- Berger v. Pubco Corp.: Use of Control Premium in Delaware Appraisal Action
- June 3, 2010 | Author: Kevin Miller
- Law Firm: Alston & Bird LLP - New York Office
In a recent letter opinion, Berger v. Pubco Corp., Chancellor Chandler held that the application of a control premium in an appraisal action under Delaware law is not appropriate where the appraisers did not rely upon a comparable company valuation methodology.
"First, as to the control premium issue, I conclude that the addition of a control premium in this case is not appropriate. Both appraisers used the discounted cash flow and book value methodologies. Under Delaware law, it is appropriate to add a control premium when appraisers use a comparable public company methodology. This has been the teaching of cases following the Delaware Supreme Court’s decision in Rapid-American Corp. v. Harris. [603 A.2d 796 (Del. 1992)] Since the comparable public company methodology was not a methodology used by either appraiser in this case, I decline to extend the rule of Rapid-American in these circumstances. Even the Court in Rapid-American held that the inclusion of a control premium was required 'under the unique facts' of that case, which was based on comparable values using the market price of similar shares of stock. [Id. at 806.] Cases decided in the Court of Chancery since Rapid-American have clearly held that the addition of a control premium to a discounted cash flow valuation, as here, is not appropriate. [See Montgomery Cellular Holding Co. v. Dobler, 880 A.2d 206 (Del. 2005); In re Toys “R” Us, Inc. S’holder Litig, 877 A.2d 975 (Del. Ch. 2005)] Authoritative commentators have likewise observed that it is improper and illogical to add a control premium to a discounted cash flow valuation. [See SHANNON PRATT, THE LAWYER’S BUSINESS VALUATION HANDBOOK 359 (2000)] Accordingly, the value of Pubco’s shares should not be increased by a control premium because no such premium was implicit in any valuation methodology used by the appraisers."

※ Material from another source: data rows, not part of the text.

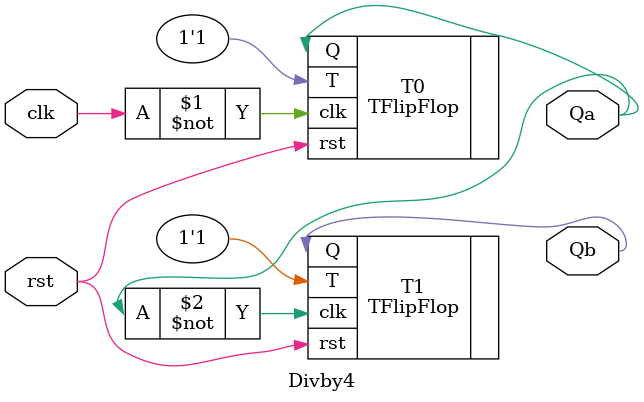
<source format=v>
`timescale 1ns / 1ps


module Divby4(output Qa, Qb, input clk, rst);

    //Logic
    TFlipFlop T0(.Q(Qa), .T(1'b1), .clk(~clk), .rst(rst));
    TFlipFlop T1(.Q(Qb), .T(1'b1), .clk(~Qa), .rst(rst));
    
endmodule

</source>
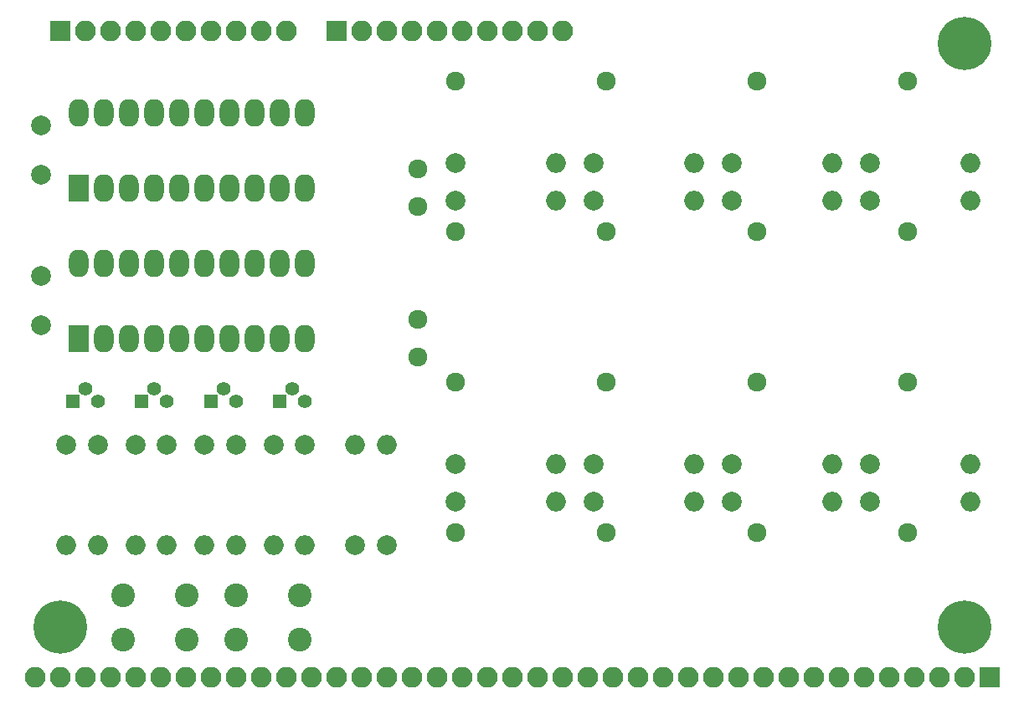
<source format=gts>
G04 #@! TF.FileFunction,Soldermask,Top*
%FSLAX46Y46*%
G04 Gerber Fmt 4.6, Leading zero omitted, Abs format (unit mm)*
G04 Created by KiCad (PCBNEW 4.0.7) date 12/23/19 17:32:06*
%MOMM*%
%LPD*%
G01*
G04 APERTURE LIST*
%ADD10C,0.100000*%
%ADD11C,2.000000*%
%ADD12O,2.000000X2.000000*%
%ADD13R,2.100000X2.100000*%
%ADD14O,2.100000X2.100000*%
%ADD15C,1.400000*%
%ADD16R,1.400000X1.400000*%
%ADD17C,2.400000*%
%ADD18R,2.000000X2.800000*%
%ADD19O,2.000000X2.800000*%
%ADD20C,5.400000*%
%ADD21C,1.924000*%
G04 APERTURE END LIST*
D10*
D11*
X128905000Y-121920000D03*
D12*
X128905000Y-132080000D03*
D11*
X102235000Y-104775000D03*
X102235000Y-109775000D03*
X102235000Y-89535000D03*
X102235000Y-94535000D03*
D13*
X104140000Y-80010000D03*
D14*
X106680000Y-80010000D03*
X109220000Y-80010000D03*
X111760000Y-80010000D03*
X114300000Y-80010000D03*
X116840000Y-80010000D03*
X119380000Y-80010000D03*
X121920000Y-80010000D03*
X124460000Y-80010000D03*
X127000000Y-80010000D03*
D13*
X132080000Y-80010000D03*
D14*
X134620000Y-80010000D03*
X137160000Y-80010000D03*
X139700000Y-80010000D03*
X142240000Y-80010000D03*
X144780000Y-80010000D03*
X147320000Y-80010000D03*
X149860000Y-80010000D03*
X152400000Y-80010000D03*
X154940000Y-80010000D03*
D13*
X198120000Y-145415000D03*
D14*
X195580000Y-145415000D03*
X193040000Y-145415000D03*
X190500000Y-145415000D03*
X187960000Y-145415000D03*
X185420000Y-145415000D03*
X182880000Y-145415000D03*
X180340000Y-145415000D03*
X177800000Y-145415000D03*
X175260000Y-145415000D03*
X172720000Y-145415000D03*
X170180000Y-145415000D03*
X167640000Y-145415000D03*
X165100000Y-145415000D03*
X162560000Y-145415000D03*
X160020000Y-145415000D03*
X157480000Y-145415000D03*
X154940000Y-145415000D03*
X152400000Y-145415000D03*
X149860000Y-145415000D03*
X147320000Y-145415000D03*
X144780000Y-145415000D03*
X142240000Y-145415000D03*
X139700000Y-145415000D03*
X137160000Y-145415000D03*
X134620000Y-145415000D03*
X132080000Y-145415000D03*
X129540000Y-145415000D03*
X127000000Y-145415000D03*
X124460000Y-145415000D03*
X121920000Y-145415000D03*
X119380000Y-145415000D03*
X116840000Y-145415000D03*
X114300000Y-145415000D03*
X111760000Y-145415000D03*
X109220000Y-145415000D03*
X106680000Y-145415000D03*
X104140000Y-145415000D03*
X101600000Y-145415000D03*
D15*
X106680000Y-116205000D03*
X107950000Y-117475000D03*
D16*
X105410000Y-117475000D03*
D15*
X113665000Y-116205000D03*
X114935000Y-117475000D03*
D16*
X112395000Y-117475000D03*
D15*
X120650000Y-116205000D03*
X121920000Y-117475000D03*
D16*
X119380000Y-117475000D03*
D15*
X127635000Y-116205000D03*
X128905000Y-117475000D03*
D16*
X126365000Y-117475000D03*
D11*
X104775000Y-121920000D03*
D12*
X104775000Y-132080000D03*
D11*
X111760000Y-121920000D03*
D12*
X111760000Y-132080000D03*
D11*
X118745000Y-121920000D03*
D12*
X118745000Y-132080000D03*
D11*
X125730000Y-121920000D03*
D12*
X125730000Y-132080000D03*
D11*
X114935000Y-121920000D03*
D12*
X114935000Y-132080000D03*
D11*
X121920000Y-121920000D03*
D12*
X121920000Y-132080000D03*
D11*
X144145000Y-93345000D03*
D12*
X154305000Y-93345000D03*
D11*
X107950000Y-121920000D03*
D12*
X107950000Y-132080000D03*
D11*
X158115000Y-93345000D03*
D12*
X168275000Y-93345000D03*
D11*
X172085000Y-93345000D03*
D12*
X182245000Y-93345000D03*
D11*
X186055000Y-93345000D03*
D12*
X196215000Y-93345000D03*
D11*
X137160000Y-132080000D03*
D12*
X137160000Y-121920000D03*
D11*
X133985000Y-132080000D03*
D12*
X133985000Y-121920000D03*
D11*
X144145000Y-97155000D03*
D12*
X154305000Y-97155000D03*
D11*
X158115000Y-97155000D03*
D12*
X168275000Y-97155000D03*
D11*
X172085000Y-97155000D03*
D12*
X182245000Y-97155000D03*
D11*
X186055000Y-97155000D03*
D12*
X196215000Y-97155000D03*
D11*
X144145000Y-123825000D03*
D12*
X154305000Y-123825000D03*
D11*
X158115000Y-123825000D03*
D12*
X168275000Y-123825000D03*
D11*
X172085000Y-123825000D03*
D12*
X182245000Y-123825000D03*
D11*
X186055000Y-123825000D03*
D12*
X196215000Y-123825000D03*
D11*
X144145000Y-127635000D03*
D12*
X154305000Y-127635000D03*
D11*
X158115000Y-127635000D03*
D12*
X168275000Y-127635000D03*
D11*
X172085000Y-127635000D03*
D12*
X182245000Y-127635000D03*
D11*
X186055000Y-127635000D03*
D12*
X196215000Y-127635000D03*
D17*
X110490000Y-141660000D03*
X110490000Y-137160000D03*
X116990000Y-141660000D03*
X116990000Y-137160000D03*
X121920000Y-141660000D03*
X121920000Y-137160000D03*
X128420000Y-141660000D03*
X128420000Y-137160000D03*
D18*
X106045000Y-95885000D03*
D19*
X128905000Y-88265000D03*
X108585000Y-95885000D03*
X126365000Y-88265000D03*
X111125000Y-95885000D03*
X123825000Y-88265000D03*
X113665000Y-95885000D03*
X121285000Y-88265000D03*
X116205000Y-95885000D03*
X118745000Y-88265000D03*
X118745000Y-95885000D03*
X116205000Y-88265000D03*
X121285000Y-95885000D03*
X113665000Y-88265000D03*
X123825000Y-95885000D03*
X111125000Y-88265000D03*
X126365000Y-95885000D03*
X108585000Y-88265000D03*
X128905000Y-95885000D03*
X106045000Y-88265000D03*
D18*
X106045000Y-111125000D03*
D19*
X128905000Y-103505000D03*
X108585000Y-111125000D03*
X126365000Y-103505000D03*
X111125000Y-111125000D03*
X123825000Y-103505000D03*
X113665000Y-111125000D03*
X121285000Y-103505000D03*
X116205000Y-111125000D03*
X118745000Y-103505000D03*
X118745000Y-111125000D03*
X116205000Y-103505000D03*
X121285000Y-111125000D03*
X113665000Y-103505000D03*
X123825000Y-111125000D03*
X111125000Y-103505000D03*
X126365000Y-111125000D03*
X108585000Y-103505000D03*
X128905000Y-111125000D03*
X106045000Y-103505000D03*
D20*
X104140000Y-140335000D03*
X195580000Y-140335000D03*
X195580000Y-81280000D03*
D21*
X144145000Y-85090000D03*
X159385000Y-85090000D03*
X174625000Y-85090000D03*
X189865000Y-85090000D03*
X144145000Y-100330000D03*
X159385000Y-100330000D03*
X174625000Y-100330000D03*
X189865000Y-100330000D03*
X144145000Y-115570000D03*
X159385000Y-115570000D03*
X174625000Y-115570000D03*
X189865000Y-115570000D03*
X144145000Y-130810000D03*
X159385000Y-130810000D03*
X174625000Y-130810000D03*
X189865000Y-130810000D03*
X140335000Y-93980000D03*
X140335000Y-97790000D03*
X140335000Y-109220000D03*
X140335000Y-113030000D03*
M02*

</source>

Chancellor Chandler distinguished Berger from the facts underlying the Delaware Supreme Court's 1992 decision in Rapid-American Corp. v. Harris. In Rapid-American, the valuation methodology underlying the challenged valuation was a "sum of the parts" valuation of a parent holding company based on a comparable company analysis with respect to each of the parent holding company's three main operating subsidiaries. In Rapid-American, the court wrote:
"Harris urged the trial court to add a premium at the parent level to compensate all of Rapid's shareholders for its 100% ownership position in the three subsidiaries. WMA's valuation technique arrived at comparable values using the market price of similar shares. These shares presumptively traded at a price that discounted the "control premium. . . . Rapid, as a parent company owning a 100% interest in three valuable subsidiaries, was entitled to an adjustment of its inherent value as a going concern to reflect the economic reality of its structure at the corporate level. The valuation technique the trial court applied artificially discounted Rapid's ownership interest in its subsidiaries and deprived all of Rapid's shareholders of fair value." 603 A.2d 796, 806 (Del. 1992).